### [DOCUMENT SECTION]
Class Action Lawsuit Settled


----------



## OhioSpyderman (Jul 21, 2021)

Curious if you know why the lawsuit doesn't include 21's and 22's?
I didn't realize there was a difference in transmissions between 20's and 21's.

Anyone know what the differences are between the Aisin AWF8 and the Aisin AQ8 (as this is what OBD11 tells me my 21 has)?

Again, just trying to learn....

Bob.


----------



## InfamousVector (12 mo ago)

Thanks for sharing 19TIG!

Also another post regarding this settlement which pertains to both the Jetta and Tiguan. Jetta and Tiguan Transmission Problem Settlement Announced.

Key findings:

Due to defects in the torque converter, 2019 Jetta and 2018-2020 Tiguan owners may experience transmission failure.
VW calibrated the Aisin AWF8F35 8-speed automatic transmission’s software to engage higher gears at insufficient speeds and insufficient revolutions per minute.
Notice of this class action settlement will be sent out to consumers Spring 2022.
No settlement website has been published edit.


----------



## OhioSpyderman (Jul 21, 2021)

After doing a quick search...









AWF8F35 - Wikipedia







en.wikipedia.org





It appears that it has been in use since 2013 and is still being used today...

Bob.


----------



## InfamousVector (12 mo ago)

OhioSpyderman said:


> After doing a quick search...
> 
> 
> 
> ...


It appears to be an issue with the programming stressing the torque converter.


----------



## IbsFt (Dec 15, 2018)

19TIG said:


> Looks like a few us us may be finally having the transmission hesitancy/issues addressed once and for all. Keep an eye out in the mail to be notified. There is a website for the class action coming soon.
> 
> "Current or former owners or lessees of any model year 2019 Volkswagen Jetta or 2018-2020 Volkswagen Tiguan vehicles equipped with an Aisin AWF8F35 8-speed automatic transmission need to pay attention to their rights."
> 
> ...


Not sure how this addresses your transmission hesitancy issues. The GB24 recall was supposed to do that.

### [THE DATA]
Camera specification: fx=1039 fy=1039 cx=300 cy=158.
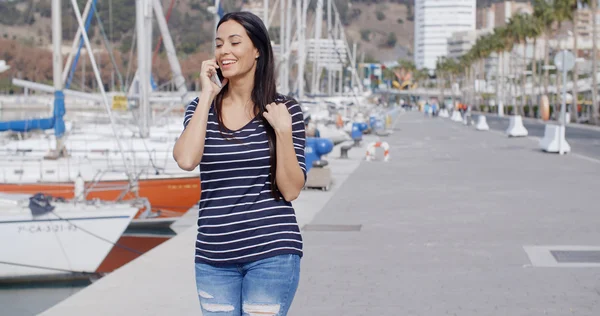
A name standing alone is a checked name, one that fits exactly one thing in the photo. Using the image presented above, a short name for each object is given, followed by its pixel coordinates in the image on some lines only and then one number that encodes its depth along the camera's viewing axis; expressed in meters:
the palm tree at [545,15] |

### [YOUR TASKS]
A - In the forum thread on the transmission settlement, when is notice of the class action settlement to be sent out to consumers?
B - Write what comes next in the forum thread on the Jetta and Tiguan transmission settlement, picking up after its final sentence.

### [SOLVED TASKS]
A - Spring 2022.

B -
Looks like $900,000 to the lawyers and $5,000 each to the three who started the class action. 2018-2020 Tig owners get a 12 mo / 12K mile warranty for transmission "hesitation or jerking" starting from the date the settlement is approved and provided the GB24 recall was done. There is potential for reimbursement for out of pocket expenses for anyone who might have paid for transmission repair prior to the settlement. That's it.


----------



## OhioSpyderman (Jul 21, 2021)

Can I ask where you got your info? (@IbsFt)
The date of the publishing of the article linked by @InfamousVector is TODAY'S date.

Bob.


----------



## IbsFt (Dec 15, 2018)

https://www.classaction.org/media/parrish-v-volkswagen-group-of-america-motion-for-preliminary-settlement-approval.pdf


----------



## OhioSpyderman (Jul 21, 2021)

Wow.
All I can say....

Oh, and thanks!

Bob.


----------



## jonese (Jun 21, 2020)

IbsFt said:


> Not sure how this addresses your transmission hesitancy issues. The GB24 recall was supposed to do that.


No, the 24GB recall was to address "emissions".


----------



## IbsFt (Dec 15, 2018)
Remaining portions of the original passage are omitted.